If I was to meet this young Ukrainian girl and her mother, I would ask if I can hug them, give them love and strength. I would ask if they’re okay and invite them in my home if I can. I would do the same with anyone I meet because there is no point in refusing to meet the other. There is no need to hate so much that we can’t empathize – that we kill, in the name of the absence of empathy. We are going to have to get used to welcoming more and more refugees in France and the world will begin to see a wave of political exiles from more and more countries in the world.
I cannot help but think about the on-going war against Palestine and its people and the complexity of the weeds of a symbolic and physical violence that is so hard to understand it’s easier to close our eyes. Thinking about a war in Europe forces us to think about the other wars elsewhere, the presence of the French and American armies in every strategic places in the world, the murderous intricacies of oil commerce and the proximity of military conflicts in the zones where oil is taken. There are also wars declared but not acknowledged : the war on women, the war on indigenous people and the war on the planet, the two oldest genocides. In France, in 2022, already 15 women were officially murdered. On those 15 murderers, only 1% will be judged and sanctioned to prison. Whilst we are trying to formulate reforms to abolish the carceral system, it is hard to envision this happening whilst one the biggest country in the world is right now trying to invade all of the ex-USSR countries starting by Ukraine justified by a history of russian anexation on Ukrainian territory (Donbas and Crimea). This imperialist policy of colonization by force is feeding on fear and acting through concrete actions – military or economical. Invading the thoughts, ideas, bodies, organizations, territories, invading to Ukrainian government as a ghost that eats everything on its path. The war in Ukraine was an asleep snake, awaken by enough time spent stabilizing a strenght by one of the most dangerous head of state alive right now : Vladimir Putin. The war in Ukraine is also the cold executive order of a dictator. Around him, for afar but not so much, Turkey and China. Holding guns and oil, they make Russia stronger and more able to unravel it evil plan. No avengers will come, no superheroes, just regular people remembering that there is never ever a good reason to invade, kill and separate people. Today we have to recall that being anti-war and anti-imperialist is not something of the past and that our local struggles are linked to the international burdens. We are all linked by history yes, but also by capitalism trying to take us down, one by one, tools, things, numbers.
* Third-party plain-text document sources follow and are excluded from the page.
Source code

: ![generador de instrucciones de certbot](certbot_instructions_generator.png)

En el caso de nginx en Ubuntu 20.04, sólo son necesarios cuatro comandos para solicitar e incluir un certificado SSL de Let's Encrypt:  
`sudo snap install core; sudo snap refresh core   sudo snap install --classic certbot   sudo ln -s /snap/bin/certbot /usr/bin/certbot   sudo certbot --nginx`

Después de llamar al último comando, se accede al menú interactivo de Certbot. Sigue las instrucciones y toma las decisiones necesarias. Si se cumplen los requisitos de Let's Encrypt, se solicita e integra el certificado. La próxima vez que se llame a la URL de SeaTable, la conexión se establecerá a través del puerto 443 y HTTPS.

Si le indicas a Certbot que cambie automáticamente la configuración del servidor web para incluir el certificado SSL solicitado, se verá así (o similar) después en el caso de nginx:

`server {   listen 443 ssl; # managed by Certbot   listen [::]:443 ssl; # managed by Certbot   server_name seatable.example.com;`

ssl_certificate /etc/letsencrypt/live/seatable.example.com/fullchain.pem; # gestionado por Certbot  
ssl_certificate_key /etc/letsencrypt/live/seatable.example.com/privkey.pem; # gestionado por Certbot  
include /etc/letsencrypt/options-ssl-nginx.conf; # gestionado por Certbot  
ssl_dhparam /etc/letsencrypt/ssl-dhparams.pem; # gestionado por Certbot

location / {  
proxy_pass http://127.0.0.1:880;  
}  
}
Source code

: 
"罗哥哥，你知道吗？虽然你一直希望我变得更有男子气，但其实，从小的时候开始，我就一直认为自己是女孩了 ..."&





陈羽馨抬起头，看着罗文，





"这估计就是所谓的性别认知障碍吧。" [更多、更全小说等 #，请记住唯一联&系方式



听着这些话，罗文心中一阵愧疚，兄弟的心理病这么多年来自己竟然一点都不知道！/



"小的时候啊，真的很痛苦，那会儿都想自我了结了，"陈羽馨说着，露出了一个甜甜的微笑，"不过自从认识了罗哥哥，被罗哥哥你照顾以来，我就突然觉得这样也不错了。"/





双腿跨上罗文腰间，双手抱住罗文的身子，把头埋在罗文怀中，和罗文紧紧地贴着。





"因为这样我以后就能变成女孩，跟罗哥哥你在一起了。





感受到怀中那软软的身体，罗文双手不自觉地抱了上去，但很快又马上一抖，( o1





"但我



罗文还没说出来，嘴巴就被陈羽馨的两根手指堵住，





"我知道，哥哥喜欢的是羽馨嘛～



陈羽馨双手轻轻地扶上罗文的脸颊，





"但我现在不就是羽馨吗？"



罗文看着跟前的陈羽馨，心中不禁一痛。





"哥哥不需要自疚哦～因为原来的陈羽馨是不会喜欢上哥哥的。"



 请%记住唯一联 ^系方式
If we condemn Vladimir Putin, then we have to set our tables straight and accuse all the dictators and leaders who abuse their powers on the people and on the land. The abusers are those who pretend to help and then rob later, the one that let their people be killed, racists free-fleeing in the police forces, rapists running around, poor people deprived of their dignity. When I talk about the feminicides in France I do so to insist on the fact that there are more than one priority and more than one fight. This war reminds me of the fight I choose to embark on years again as I began to call myself a feminist.
I would never say to a woman to smile, but to all I will now ask of us to embrace fully our anger and that we allow this anger to form in a devilish smile because it is time to act from it, to let it flow and show them that we too have weapons. We are everywhere in society, we are visible or we are hidden but we are here. The word-of-mouth is the fastest way of communication, the only one that lets the ear be truly itself : you hear and then you create an opinion. If you ever have doubts, then ask, interrogate the state of things, the facts, what you think is true and what doubt is. Don’t be at war with yourself, be at war with those who aggress and limit you, be burning so that together, we may be born again.
Right now, in my hands writing, Marseille is burning.